Some good things came out of that fiery inferno: By the end of the day, April 19, 1993, I was a recovering liberal, ready to bear arms.
Sarah Connor
April 19, 2012
Comment to April 19, 1993: Where were you when Waco burned?
[I have a similar story but it started a little bit earlier.
I had bought my first gun in December of 1992. It was just an SKS but it was a beginning. This was in large part because of the helplessness I felt at Ruby Ridge a few months earlier. It went down just a few miles from my home at the time and there was nothing I could do. I didn’t have a firearm of any type and I had zero training.
Just the siege at Waco confirmed I was going down the necessary path. I didn’t have to wait for the outrage of the burning. The only doubts I had were whether I had started my journey soon enough and if I had enough money and time to complete it in time. In May of 1995 I got a contracting job at Microsoft that paid a lot of money and gave me easy access to high quality training and a nearby indoor range.

******************************

**DIRECTIONS:**
1. From the Waco comment, extract the passage that opens with the words containing "Some good things" and closes with "little bit earlier.".
2. Continue the Waco comment from where it stops.

Extracted data entries
******************************

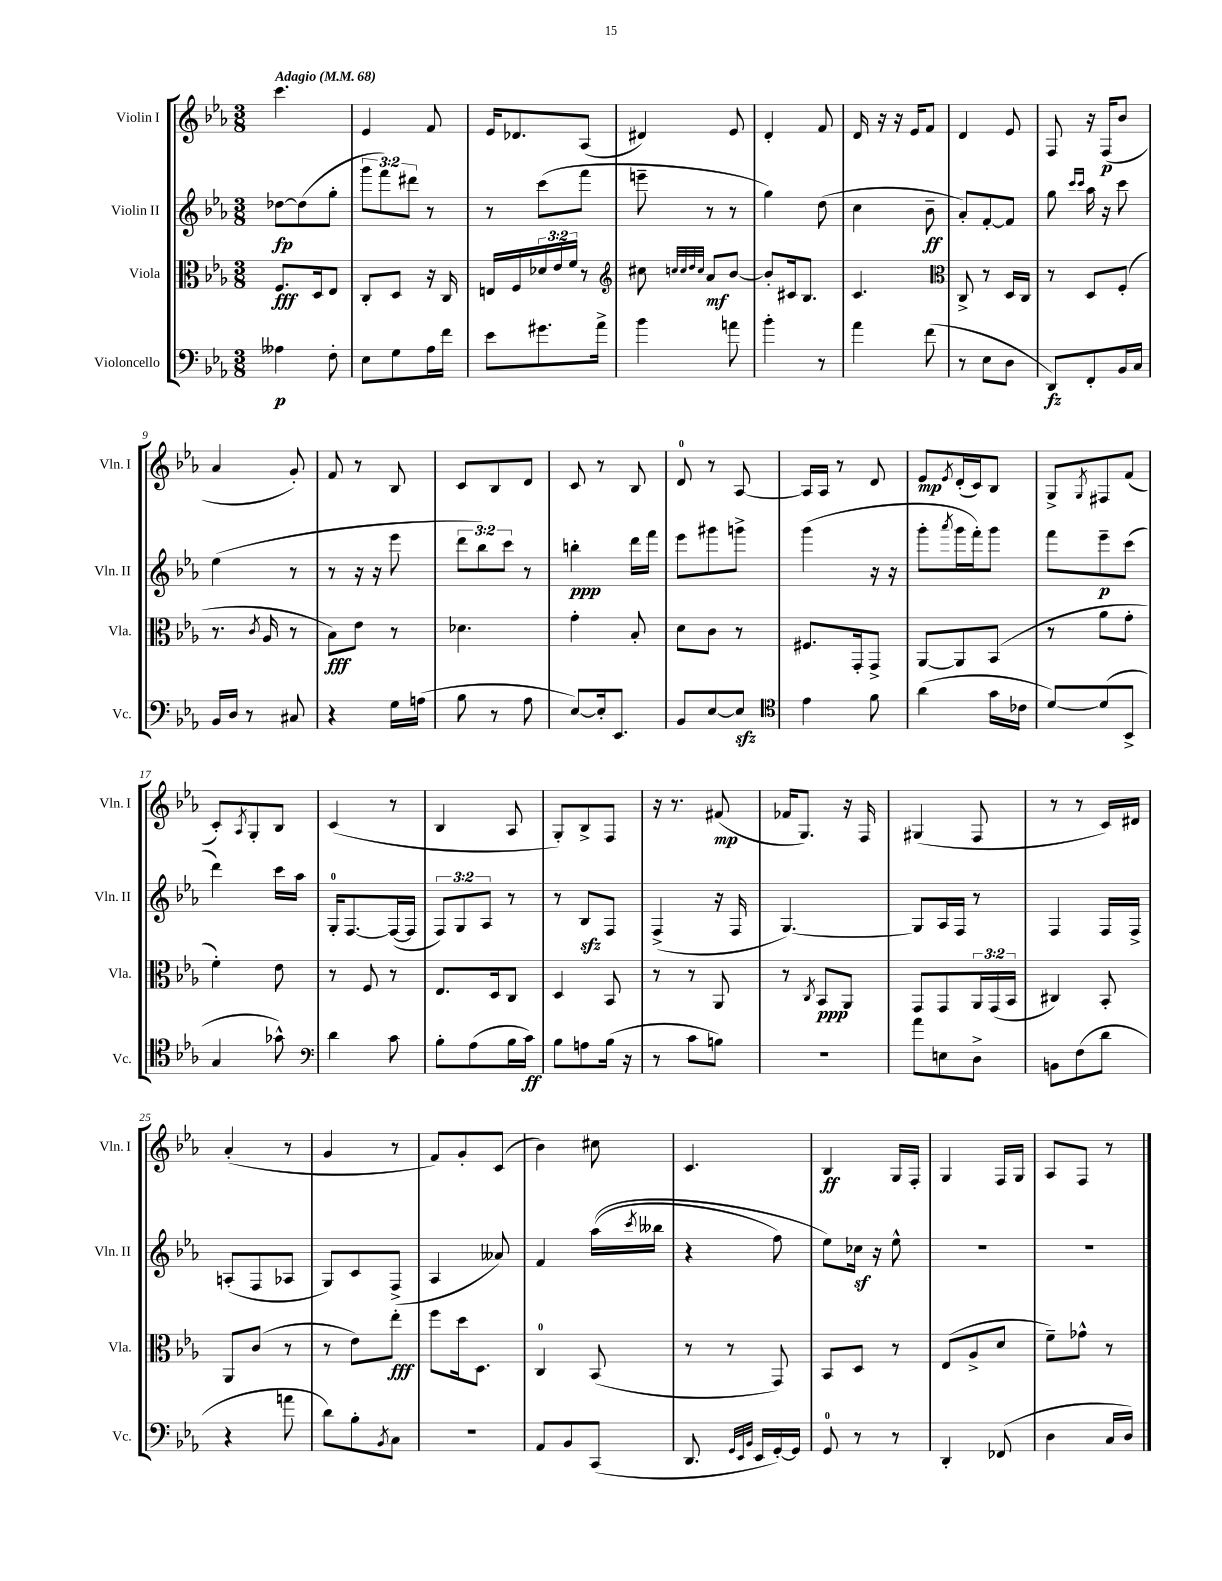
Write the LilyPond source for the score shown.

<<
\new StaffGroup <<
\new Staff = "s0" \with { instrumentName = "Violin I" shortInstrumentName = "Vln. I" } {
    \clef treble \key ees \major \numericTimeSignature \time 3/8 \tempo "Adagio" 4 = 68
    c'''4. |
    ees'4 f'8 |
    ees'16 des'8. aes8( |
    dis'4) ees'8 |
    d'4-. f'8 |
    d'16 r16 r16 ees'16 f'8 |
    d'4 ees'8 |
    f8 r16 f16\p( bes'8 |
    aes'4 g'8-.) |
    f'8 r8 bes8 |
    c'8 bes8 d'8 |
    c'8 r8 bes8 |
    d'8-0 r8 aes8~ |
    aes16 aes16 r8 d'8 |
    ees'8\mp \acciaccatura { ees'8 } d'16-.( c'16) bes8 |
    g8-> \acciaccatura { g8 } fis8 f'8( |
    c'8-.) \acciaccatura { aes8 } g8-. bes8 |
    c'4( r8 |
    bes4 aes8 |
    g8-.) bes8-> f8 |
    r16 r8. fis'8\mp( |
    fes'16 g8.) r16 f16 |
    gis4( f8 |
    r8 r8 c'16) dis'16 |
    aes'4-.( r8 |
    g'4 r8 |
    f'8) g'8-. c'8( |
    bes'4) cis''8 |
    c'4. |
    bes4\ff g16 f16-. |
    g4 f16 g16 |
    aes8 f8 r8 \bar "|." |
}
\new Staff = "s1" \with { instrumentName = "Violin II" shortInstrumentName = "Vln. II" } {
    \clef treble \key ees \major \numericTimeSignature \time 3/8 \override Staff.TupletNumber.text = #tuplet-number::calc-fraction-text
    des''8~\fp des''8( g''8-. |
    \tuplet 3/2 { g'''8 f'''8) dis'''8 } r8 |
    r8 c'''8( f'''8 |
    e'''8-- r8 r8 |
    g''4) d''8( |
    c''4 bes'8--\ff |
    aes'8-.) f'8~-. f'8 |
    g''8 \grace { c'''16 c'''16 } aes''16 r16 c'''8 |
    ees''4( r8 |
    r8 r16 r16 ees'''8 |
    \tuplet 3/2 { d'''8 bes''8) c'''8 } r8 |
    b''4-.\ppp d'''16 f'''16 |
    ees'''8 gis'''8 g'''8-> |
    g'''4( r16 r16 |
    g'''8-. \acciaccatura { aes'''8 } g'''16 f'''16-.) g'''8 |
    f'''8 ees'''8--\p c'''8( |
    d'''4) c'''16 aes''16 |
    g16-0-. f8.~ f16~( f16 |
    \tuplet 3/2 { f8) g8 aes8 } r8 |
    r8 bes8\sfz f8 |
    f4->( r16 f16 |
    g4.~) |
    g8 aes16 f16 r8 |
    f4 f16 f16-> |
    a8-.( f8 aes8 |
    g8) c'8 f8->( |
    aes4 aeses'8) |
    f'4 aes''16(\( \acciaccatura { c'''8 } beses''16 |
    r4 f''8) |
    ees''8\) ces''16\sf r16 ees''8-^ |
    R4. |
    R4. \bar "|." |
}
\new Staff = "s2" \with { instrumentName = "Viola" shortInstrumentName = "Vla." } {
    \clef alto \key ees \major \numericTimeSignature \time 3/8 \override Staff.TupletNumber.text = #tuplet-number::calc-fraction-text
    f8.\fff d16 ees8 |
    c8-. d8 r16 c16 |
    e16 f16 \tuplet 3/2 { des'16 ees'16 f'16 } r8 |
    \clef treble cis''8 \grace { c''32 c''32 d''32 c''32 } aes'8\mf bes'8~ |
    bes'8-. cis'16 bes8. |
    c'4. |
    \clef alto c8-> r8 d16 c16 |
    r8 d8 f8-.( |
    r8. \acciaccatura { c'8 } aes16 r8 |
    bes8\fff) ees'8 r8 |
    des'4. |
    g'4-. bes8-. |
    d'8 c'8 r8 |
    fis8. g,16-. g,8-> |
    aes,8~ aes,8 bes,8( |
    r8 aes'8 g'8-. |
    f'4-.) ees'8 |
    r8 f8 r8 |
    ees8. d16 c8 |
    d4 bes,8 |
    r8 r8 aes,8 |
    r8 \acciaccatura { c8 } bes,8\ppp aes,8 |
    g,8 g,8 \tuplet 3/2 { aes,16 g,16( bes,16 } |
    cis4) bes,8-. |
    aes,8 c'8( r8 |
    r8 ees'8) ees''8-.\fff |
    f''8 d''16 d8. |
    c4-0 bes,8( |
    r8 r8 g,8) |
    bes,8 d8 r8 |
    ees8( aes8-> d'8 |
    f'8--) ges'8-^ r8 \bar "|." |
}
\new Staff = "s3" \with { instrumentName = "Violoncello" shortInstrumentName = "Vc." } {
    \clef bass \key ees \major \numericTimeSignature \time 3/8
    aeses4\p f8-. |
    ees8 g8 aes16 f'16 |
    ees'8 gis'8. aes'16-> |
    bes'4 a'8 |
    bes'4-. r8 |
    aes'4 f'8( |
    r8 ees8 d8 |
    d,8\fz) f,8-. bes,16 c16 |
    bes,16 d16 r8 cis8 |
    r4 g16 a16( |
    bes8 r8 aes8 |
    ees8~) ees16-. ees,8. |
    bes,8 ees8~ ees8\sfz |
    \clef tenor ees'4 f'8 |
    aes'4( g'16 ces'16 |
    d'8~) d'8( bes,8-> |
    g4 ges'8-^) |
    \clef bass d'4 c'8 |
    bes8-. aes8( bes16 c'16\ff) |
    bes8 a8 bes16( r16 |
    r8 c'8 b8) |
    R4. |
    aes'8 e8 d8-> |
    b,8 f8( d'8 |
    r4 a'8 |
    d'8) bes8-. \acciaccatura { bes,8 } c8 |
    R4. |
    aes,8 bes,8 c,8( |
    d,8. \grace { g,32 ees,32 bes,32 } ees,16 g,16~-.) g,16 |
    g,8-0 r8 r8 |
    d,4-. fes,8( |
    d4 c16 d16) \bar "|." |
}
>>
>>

******************************

**EXERCISE ANSWERS:**
1.
Some good things came out of that fiery inferno: By the end of the day, April 19, 1993, I was a recovering liberal, ready to bear arms.
Sarah Connor
April 19, 2012
Comment to April 19, 1993: Where were you when Waco burned?
[I have a similar story but it started a little bit earlier.

2.
I was shooting USPSA matches in early 1995. I shot in a lot of steel plate and pistol league matches from 1995 through 1999. I went to my first dynamite shoot in May of 1996. I bought my STI Eagle in late 1997. I went to the USPSA Area 1 Championship in June of 1998. I won the Intermountain Tactical Rifle Championship in July of 1998. The first Boomershoot was in October of 1998. I took a class in long range precision rifle shooting in early 1999. Hundreds of people have participated in Boomershoot. They acquired the equipment and skills to hit one minute of angle targets out to 700 yards.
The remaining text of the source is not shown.